I wish I’d done it a long time ago
Posted on November 18, 2019
From my earliest years I frequently heard people tell me I was so talented and so capable, and wondering why I didn’t do more with it. It was true, I did have a lot of talents and abilities – but I had a hesitance to truly commit to any of them beyond the “hobby” level, and would even use one to distract myself from feelings of inadequacy in the others. Meanwhile, my actual work was always mostly just about paying the rent. Though I always managed to bring more creativity into my jobs when I had the chance, many of them were what a friend characterized as “air-conditioned hell.” My needs were met, there was some security, but I wasn’t ever really diving into the things that made me the happiest. I learned to “settle for less” in so many ways, and always had some outside circumstance to rationalize it with.
I also had problems with relationships. Although I knew I was gay when I was 13, I never thought there was anything “wrong” with me in that regard. I just felt like I was unequal or lacking; even at around three or four years old, I had a view of myself as “undeserving” or “unjustly excluded.” When I started entering the world of romantic relationships, the same thing played out – a desire to be accepted and loved, coupled with the conviction that I could not be, and didn’t even deserve to be. So I couldn’t really be myself; every new friendship/relationship felt like the countdown to the eventual abandonment and disappointment.
So when I looked back at my life, I saw many impressive achievements against a backdrop of pessimism and failure to follow through, and a conviction that I didn’t really deserve success or love or acceptance.
Several years ago, I felt exhausted. I felt utterly disappointed with myself, looking back at all the abandoned endeavors. It felt like life was one big imposter syndrome… “If I really get close to someone who’s stable and successful, they’ll realize what a loser I am, so better just stay away.” I also realized that I’d started judging people who looked successful. In good shape? They must be a shallow gym bunny. Wealthy? They must be a drone interested only in money. Popular? They must be all about pleasing others. Of course this was another way of avoiding facing my own thoughts.
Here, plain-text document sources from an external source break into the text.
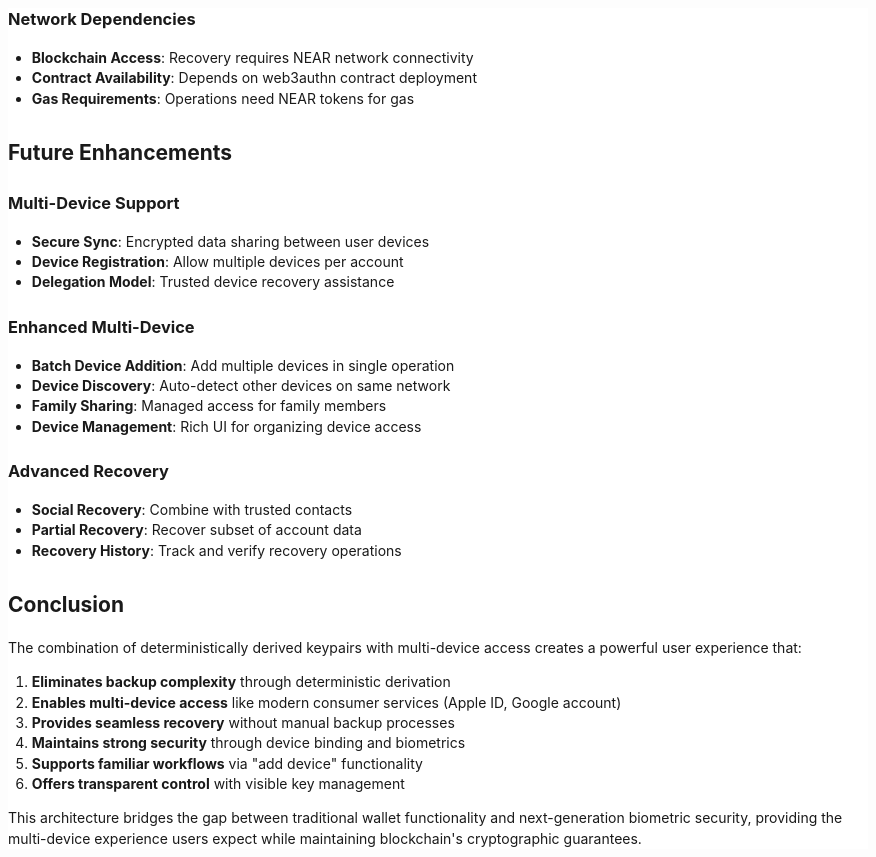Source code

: ### Network Dependencies
- **Blockchain Access**: Recovery requires NEAR network connectivity
- **Contract Availability**: Depends on web3authn contract deployment
- **Gas Requirements**: Operations need NEAR tokens for gas

## Future Enhancements

### Multi-Device Support
- **Secure Sync**: Encrypted data sharing between user devices
- **Device Registration**: Allow multiple devices per account
- **Delegation Model**: Trusted device recovery assistance

### Enhanced Multi-Device
- **Batch Device Addition**: Add multiple devices in single operation
- **Device Discovery**: Auto-detect other devices on same network
- **Family Sharing**: Managed access for family members
- **Device Management**: Rich UI for organizing device access

### Advanced Recovery
- **Social Recovery**: Combine with trusted contacts
- **Partial Recovery**: Recover subset of account data
- **Recovery History**: Track and verify recovery operations

## Conclusion

The combination of deterministically derived keypairs with multi-device access creates a powerful user experience that:

1. **Eliminates backup complexity** through deterministic derivation
2. **Enables multi-device access** like modern consumer services (Apple ID, Google account)
3. **Provides seamless recovery** without manual backup processes
4. **Maintains strong security** through device binding and biometrics
5. **Supports familiar workflows** via "add device" functionality
6. **Offers transparent control** with visible key management

This architecture bridges the gap between traditional wallet functionality and next-generation biometric security, providing the multi-device experience users expect while maintaining blockchain's cryptographic guarantees.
I realized that I was struggling with anxiety and even some fear. So I got onto Google and looked up fear and anxiety, and Dr. Schaub’s videos came up. I went through lots of them, did some of the guided meditations, and I felt like I was getting some real keys to what was going on. I ordered “The Fear and Anxiety Solution,” and started keeping track of my self-talk. It was the first time I’d every really paid attention to what I was thinking about myself and questioning whether it was really true.
I decided to work with Dr. Friedemann one-on-one. It was worth every cent. I also appreciated the fact that although there weren’t weekly sessions (It was clear that I was the one really doing the work and he was there to guide that) he was also present in between sessions to clarify things and help me when I came up against any stumbling blocks.
Dr. Friedemann and I talked specifically about the profession issue, and through his questions, he guided me to the “edge” of my story – where I could look at it from a more objective standpoint, but also look outward, beyond it. Almost immediately I realized that I’d been looking at others and condemning myself because I couldn’t do it their way – but upon dropping the self-judgment, I could also see that one of the reasons I respected them all was that they had found ways, all unique, of living different, divergent parts of their lives, combining stability and adventure and travel. That was the beginning of envy/self-condemnation shifting to inspiration and new ideas about my own prospects.
This is one of the most valuable take-aways from our work – the ability and willingness to recognize these “stories” for what they are – not only in retrospect to see my present situation more clearly, but also to catch them as soon as they start suggesting themselves.
This has got to be the most valuable approach that I learned: To value that voice that doesn’t speak in logic and words, but through emotions, to learn to hear it; be grateful for what it does, but also speak back to it in the language it can understand. If a kid gets frightened by a spider in a garden, we can teach him to respect and appreciate spiders, not be afraid of gardens because they might have a spider in them.
I used to see life as a series of interesting roads that all ended up at locked gates. Now I see it as an endless array of choices. Procrastination used to be a major issue for me, even on inconsequential things, but I’m getting a lot better at seeing it for what it is and moving ahead. This spring, for the first time, I got my taxes in ahead of the deadline. I’m not afraid about finances as I used to be. I used to always let my room turn into a complete mess for long periods of time, and then go through and organize everything. It looked great, but within a week it was a mess again. Now it’s organized and it stays that way; it seems almost intolerable to just throw something on the floor. I haven’t left without making my bed in months. These things might seem a little trivial but it’s a reflection of the changing outlook on life. I’m also much more thorough with my plants, some of which take a lot of care.
A few years ago I couldn’t have imagined being so thorough and consistent in their care. Whether it entails deeper involvement in things or a higher level of responsibility, I feel like I’m moving forward in life again.
Dr. Friedemann and I aren’t having regular sessions now, but I look forward to checking in now and then in the future. Working with him has been a wonderful, if sometimes painful, journey, but I can also say that the most painful realizations also came together with the greatest gains. I wish I’d done it a long time ago.